Thursday, August 21, 2008

Monte Carlo Simulation

What is it?

If you look up Monte Carlo Simulation on Investopedia: A problem solving technique used to approximate the probability of certain outcomes by running multiple trial runs, called simulations, using random variables.

That does not necessarily mean anything to me other than it uses statistics to solve a problem. The question for traders is: What problem does it solve and how do I implement a Monte Carlo Simulation?


Let's say that you have designed an optimized trading system. You want to know the likelihood of the systems success over a certain time period (presumably into the future). This is what the Monte Carlo Simulation (MCS from now on) can do for you. This technique has been used for several decades by trading companies (notably Long Term Capital Management) to model options valuations and potential trading performance.

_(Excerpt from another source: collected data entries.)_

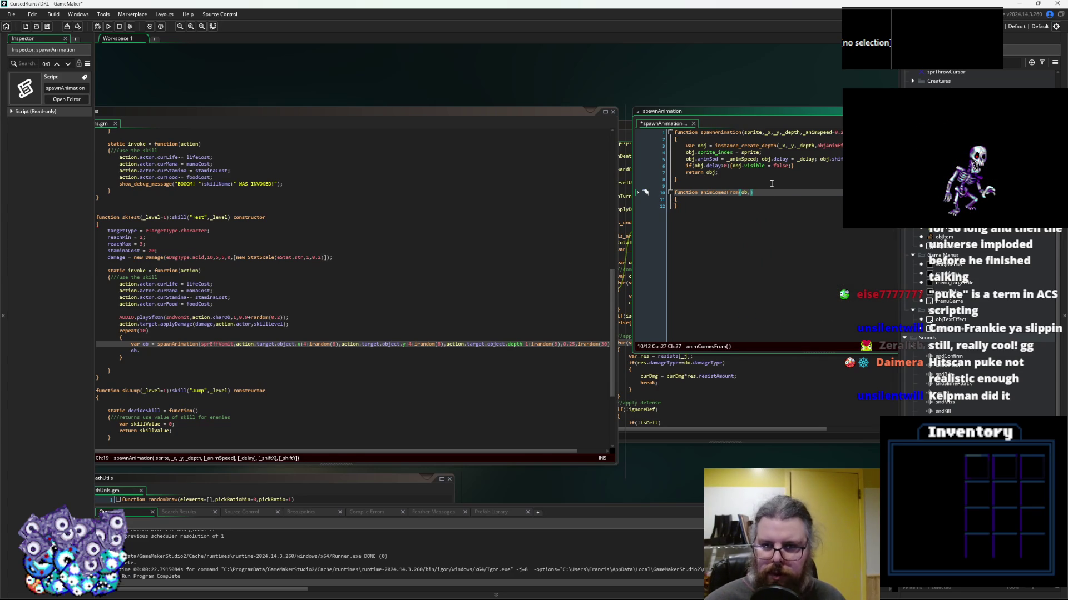
type("u")
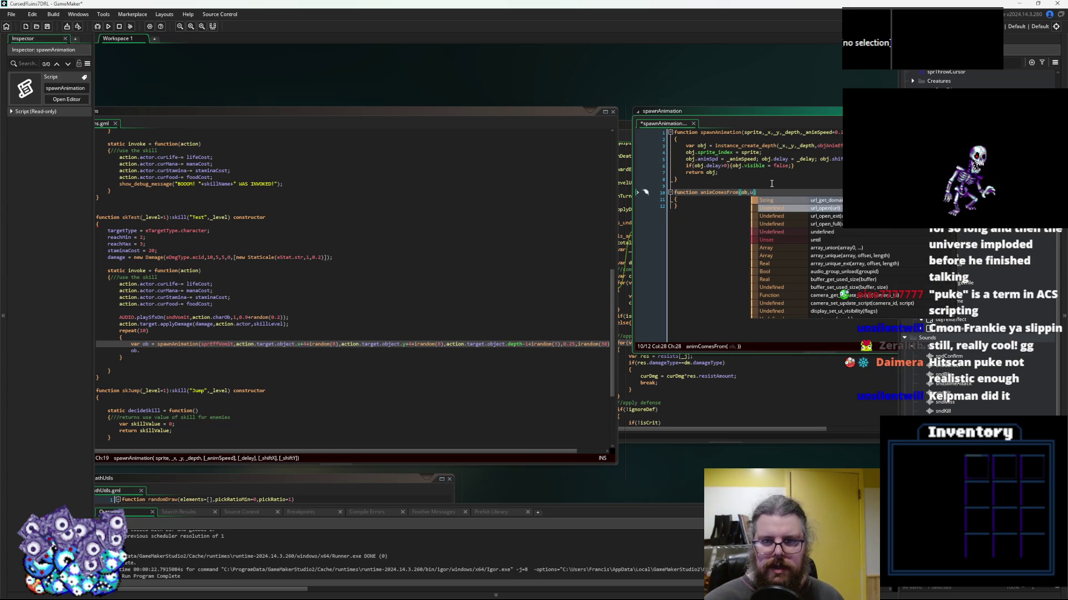
key("BackSpace")
type("fromX,from")
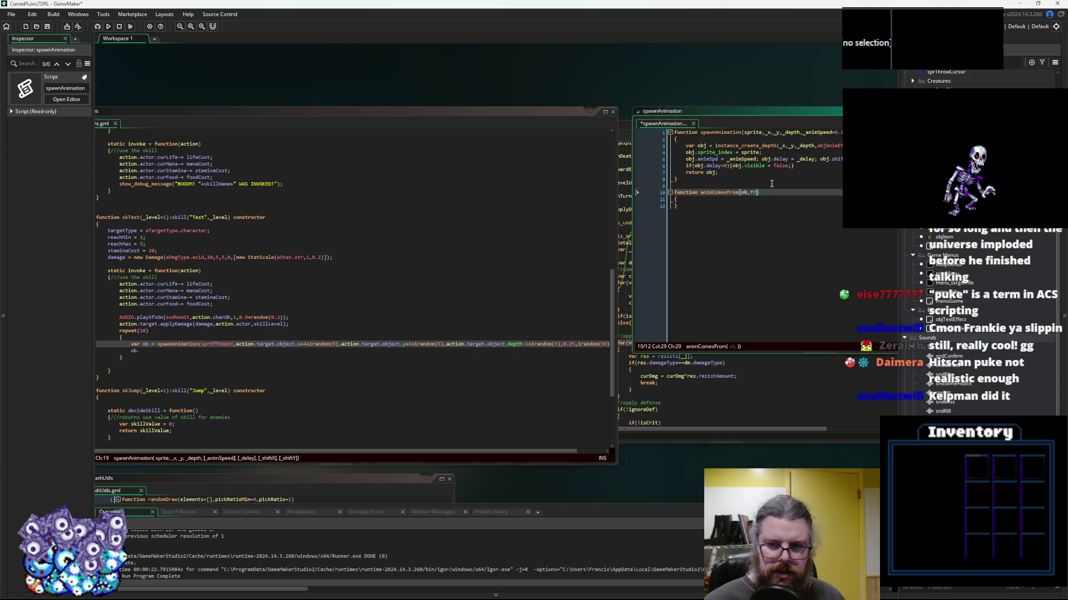
type("Y")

An MCS can be designed quickly in Excel or built in any programming language. I use Excel because my non VBA skills are a little lacking and the simulations that I perform are generally not overly complex. For trading applications an MCS requires the following variables:

% winning trades
average or median return of winners
(standard deviation of winning returns)
% losing trades
average or median return of losers
(standard deviation of losing returns)

These statistics can be calculated over daily, weekly, monthly, etc. bars. Standard deviation is not necessary, but it does create more randomness which enhances the simulation's value.